Sit on the floor with your legs straight out in front of you, buttocks supported on a folded blanket. Bend your knees, put your feet on the floor, then slide your left foot under your right leg to the outside of your right hip. Lay the outside of the left leg on the floor. Step the right foot over the left leg and stand it on the floor outside your left hip. The right knee will point directly up at the ceiling.
Exhale and twist toward the inside of the right thigh. Press the right hand against the floor just behind your right buttock, and set your left upper arm on the outside of your right thigh near the knee. Pull your front torso and inner right thigh snugly together.
Press the inner right foot very actively into the floor, release the right groin, and lengthen the front torso. Lean the upper torso back slightly, against the shoulder blades, and continue to lengthen the tailbone into the floor.

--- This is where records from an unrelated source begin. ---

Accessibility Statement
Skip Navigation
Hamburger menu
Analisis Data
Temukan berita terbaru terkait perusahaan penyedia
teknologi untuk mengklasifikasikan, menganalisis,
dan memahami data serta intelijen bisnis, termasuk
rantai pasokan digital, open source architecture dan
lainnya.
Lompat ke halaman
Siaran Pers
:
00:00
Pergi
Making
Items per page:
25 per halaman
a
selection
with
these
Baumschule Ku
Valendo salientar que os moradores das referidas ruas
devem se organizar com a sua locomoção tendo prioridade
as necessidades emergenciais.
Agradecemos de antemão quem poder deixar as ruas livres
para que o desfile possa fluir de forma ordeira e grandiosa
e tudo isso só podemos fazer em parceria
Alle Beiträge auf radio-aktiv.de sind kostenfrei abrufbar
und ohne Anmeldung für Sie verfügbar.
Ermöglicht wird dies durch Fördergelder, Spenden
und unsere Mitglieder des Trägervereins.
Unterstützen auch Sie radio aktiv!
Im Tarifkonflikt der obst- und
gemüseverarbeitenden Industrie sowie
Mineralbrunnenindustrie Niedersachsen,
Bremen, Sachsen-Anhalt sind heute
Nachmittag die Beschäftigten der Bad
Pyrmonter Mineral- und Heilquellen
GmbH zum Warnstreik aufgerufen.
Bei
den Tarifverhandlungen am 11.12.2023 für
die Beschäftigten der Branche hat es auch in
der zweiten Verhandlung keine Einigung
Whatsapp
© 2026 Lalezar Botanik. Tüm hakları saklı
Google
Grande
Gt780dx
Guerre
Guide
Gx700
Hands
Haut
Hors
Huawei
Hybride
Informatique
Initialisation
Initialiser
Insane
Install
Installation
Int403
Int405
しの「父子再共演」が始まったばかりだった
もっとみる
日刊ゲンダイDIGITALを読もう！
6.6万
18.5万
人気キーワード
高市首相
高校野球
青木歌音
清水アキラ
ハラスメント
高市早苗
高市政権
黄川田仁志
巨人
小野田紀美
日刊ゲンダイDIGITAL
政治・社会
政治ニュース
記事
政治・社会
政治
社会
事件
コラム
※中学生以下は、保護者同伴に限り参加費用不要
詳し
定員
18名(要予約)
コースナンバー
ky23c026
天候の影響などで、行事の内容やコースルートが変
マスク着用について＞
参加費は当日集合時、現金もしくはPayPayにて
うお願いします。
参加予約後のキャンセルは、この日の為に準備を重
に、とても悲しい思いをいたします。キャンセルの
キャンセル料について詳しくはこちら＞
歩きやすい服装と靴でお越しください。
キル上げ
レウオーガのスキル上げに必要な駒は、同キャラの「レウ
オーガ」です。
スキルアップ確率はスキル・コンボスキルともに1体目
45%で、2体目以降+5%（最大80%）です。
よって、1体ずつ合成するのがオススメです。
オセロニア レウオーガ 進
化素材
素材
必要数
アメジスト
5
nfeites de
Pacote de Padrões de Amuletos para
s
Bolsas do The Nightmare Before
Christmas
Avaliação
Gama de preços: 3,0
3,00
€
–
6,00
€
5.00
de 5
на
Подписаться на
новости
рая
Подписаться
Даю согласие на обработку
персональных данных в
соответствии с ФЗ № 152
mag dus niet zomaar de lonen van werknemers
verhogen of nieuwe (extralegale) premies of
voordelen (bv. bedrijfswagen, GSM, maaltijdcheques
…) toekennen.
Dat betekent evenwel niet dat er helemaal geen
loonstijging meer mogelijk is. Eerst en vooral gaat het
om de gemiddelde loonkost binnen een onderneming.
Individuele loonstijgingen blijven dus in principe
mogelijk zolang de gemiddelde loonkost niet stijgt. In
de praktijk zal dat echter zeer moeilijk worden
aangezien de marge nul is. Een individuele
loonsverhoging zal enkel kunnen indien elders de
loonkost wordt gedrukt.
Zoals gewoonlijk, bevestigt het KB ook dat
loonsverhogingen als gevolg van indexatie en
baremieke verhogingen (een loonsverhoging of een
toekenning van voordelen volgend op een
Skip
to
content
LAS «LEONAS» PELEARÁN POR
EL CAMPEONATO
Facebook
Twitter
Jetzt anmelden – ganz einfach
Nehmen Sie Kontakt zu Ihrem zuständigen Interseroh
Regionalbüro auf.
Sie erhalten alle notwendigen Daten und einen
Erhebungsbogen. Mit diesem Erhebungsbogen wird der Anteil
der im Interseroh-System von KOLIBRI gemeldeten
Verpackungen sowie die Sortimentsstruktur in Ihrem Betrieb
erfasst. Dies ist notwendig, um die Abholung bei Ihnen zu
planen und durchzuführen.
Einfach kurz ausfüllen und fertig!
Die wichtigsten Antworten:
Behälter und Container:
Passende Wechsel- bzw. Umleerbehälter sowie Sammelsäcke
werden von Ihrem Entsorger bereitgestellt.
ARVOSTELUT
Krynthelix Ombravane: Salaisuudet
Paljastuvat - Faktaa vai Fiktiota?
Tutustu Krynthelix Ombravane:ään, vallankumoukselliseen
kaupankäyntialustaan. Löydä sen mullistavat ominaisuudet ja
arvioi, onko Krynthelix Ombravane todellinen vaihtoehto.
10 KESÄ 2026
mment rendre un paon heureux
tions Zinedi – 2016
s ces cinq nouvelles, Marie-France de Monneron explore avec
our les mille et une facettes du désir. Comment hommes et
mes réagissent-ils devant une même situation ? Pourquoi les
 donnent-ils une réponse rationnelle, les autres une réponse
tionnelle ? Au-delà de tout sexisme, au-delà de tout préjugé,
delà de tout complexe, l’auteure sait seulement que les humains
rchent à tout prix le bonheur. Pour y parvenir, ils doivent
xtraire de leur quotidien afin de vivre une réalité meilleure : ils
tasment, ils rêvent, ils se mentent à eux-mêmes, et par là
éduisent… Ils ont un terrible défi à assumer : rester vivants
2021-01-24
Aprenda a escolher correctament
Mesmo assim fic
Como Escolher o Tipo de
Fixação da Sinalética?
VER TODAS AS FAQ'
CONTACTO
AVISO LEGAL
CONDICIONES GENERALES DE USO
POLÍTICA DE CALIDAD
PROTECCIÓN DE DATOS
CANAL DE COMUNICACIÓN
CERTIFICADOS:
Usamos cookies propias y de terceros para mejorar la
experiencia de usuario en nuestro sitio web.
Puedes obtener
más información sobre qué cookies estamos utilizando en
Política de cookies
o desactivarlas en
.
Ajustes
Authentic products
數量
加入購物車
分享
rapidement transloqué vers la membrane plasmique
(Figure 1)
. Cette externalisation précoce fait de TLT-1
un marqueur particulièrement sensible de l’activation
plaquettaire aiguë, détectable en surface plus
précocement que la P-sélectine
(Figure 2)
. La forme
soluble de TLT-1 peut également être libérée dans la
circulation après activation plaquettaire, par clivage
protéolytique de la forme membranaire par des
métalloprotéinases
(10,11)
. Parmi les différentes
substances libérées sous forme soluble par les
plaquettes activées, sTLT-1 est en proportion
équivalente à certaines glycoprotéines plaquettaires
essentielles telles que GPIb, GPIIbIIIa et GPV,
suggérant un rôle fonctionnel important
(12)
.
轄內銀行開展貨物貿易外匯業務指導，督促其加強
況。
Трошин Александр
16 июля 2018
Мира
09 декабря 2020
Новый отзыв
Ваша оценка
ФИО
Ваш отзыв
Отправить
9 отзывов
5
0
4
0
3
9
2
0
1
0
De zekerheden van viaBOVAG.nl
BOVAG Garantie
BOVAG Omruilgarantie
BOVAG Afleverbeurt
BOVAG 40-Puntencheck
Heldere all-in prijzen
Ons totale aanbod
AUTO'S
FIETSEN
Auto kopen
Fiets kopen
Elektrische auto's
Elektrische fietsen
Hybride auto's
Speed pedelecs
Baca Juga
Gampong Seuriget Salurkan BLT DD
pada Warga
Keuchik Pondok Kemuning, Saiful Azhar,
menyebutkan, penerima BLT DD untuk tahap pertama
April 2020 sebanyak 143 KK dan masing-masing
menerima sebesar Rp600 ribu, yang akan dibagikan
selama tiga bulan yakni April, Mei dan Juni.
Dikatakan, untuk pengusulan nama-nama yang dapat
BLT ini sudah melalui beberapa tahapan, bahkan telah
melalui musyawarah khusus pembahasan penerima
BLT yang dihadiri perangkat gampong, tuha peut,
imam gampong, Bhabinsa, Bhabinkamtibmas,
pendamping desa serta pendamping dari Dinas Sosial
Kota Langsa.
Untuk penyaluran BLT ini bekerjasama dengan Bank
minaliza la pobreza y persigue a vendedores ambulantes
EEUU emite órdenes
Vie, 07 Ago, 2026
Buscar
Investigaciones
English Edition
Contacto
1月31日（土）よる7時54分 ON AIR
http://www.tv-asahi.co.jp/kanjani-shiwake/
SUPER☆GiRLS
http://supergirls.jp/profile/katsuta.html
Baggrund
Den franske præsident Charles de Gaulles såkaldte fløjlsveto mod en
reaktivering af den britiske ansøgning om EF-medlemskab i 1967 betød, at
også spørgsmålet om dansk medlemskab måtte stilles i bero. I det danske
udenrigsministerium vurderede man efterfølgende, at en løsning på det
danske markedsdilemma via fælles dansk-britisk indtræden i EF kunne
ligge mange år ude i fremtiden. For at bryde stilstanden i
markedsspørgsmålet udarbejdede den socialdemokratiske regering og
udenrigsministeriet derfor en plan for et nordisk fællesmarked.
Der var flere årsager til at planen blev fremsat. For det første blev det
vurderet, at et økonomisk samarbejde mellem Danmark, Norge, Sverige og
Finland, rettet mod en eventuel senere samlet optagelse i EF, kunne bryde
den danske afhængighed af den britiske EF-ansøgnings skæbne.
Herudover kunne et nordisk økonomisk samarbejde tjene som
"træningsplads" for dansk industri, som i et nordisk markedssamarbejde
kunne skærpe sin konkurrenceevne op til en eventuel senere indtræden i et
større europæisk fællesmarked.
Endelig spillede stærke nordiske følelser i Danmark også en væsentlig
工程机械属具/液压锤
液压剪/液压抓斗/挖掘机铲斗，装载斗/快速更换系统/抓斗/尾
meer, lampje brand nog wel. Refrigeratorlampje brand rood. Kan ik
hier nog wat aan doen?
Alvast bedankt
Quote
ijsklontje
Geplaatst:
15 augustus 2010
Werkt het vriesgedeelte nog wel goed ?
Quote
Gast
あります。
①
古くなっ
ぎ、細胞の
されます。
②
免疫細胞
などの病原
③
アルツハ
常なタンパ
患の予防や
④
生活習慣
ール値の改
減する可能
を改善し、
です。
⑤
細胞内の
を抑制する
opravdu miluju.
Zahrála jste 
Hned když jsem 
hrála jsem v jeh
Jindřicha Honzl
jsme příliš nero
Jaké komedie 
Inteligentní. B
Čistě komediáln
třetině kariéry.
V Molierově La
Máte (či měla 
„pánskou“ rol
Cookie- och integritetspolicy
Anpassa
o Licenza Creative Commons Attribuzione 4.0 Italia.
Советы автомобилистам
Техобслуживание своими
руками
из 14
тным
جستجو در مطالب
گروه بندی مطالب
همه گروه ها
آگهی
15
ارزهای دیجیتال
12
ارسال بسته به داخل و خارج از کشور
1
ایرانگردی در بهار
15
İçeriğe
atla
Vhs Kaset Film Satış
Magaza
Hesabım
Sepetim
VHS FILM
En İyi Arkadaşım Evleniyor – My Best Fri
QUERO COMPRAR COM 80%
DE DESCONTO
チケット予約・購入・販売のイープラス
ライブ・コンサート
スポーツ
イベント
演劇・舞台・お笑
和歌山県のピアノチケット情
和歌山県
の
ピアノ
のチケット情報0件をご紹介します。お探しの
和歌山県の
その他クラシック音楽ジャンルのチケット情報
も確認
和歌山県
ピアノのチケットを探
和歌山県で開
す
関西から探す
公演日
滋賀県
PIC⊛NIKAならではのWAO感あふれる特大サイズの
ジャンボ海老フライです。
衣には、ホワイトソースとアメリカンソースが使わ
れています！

You can turn your head in one of two directions: Continue the twist of the torso by turning it to the right; or counter the twist of the torso by turning it left and looking over the left shoulder at the right foot.
With every inhalation lift a little more through the sternum, pushing the fingers against the floor to help. Twist a little more with every exhalation. Be sure to distribute the twist evenly throughout the entire length of the spine; don't concentrate it in the lower back. Stay for 30 seconds to 1 minute, then release with an exhalation, return to the starting position, and repeat to the left for the same length of time.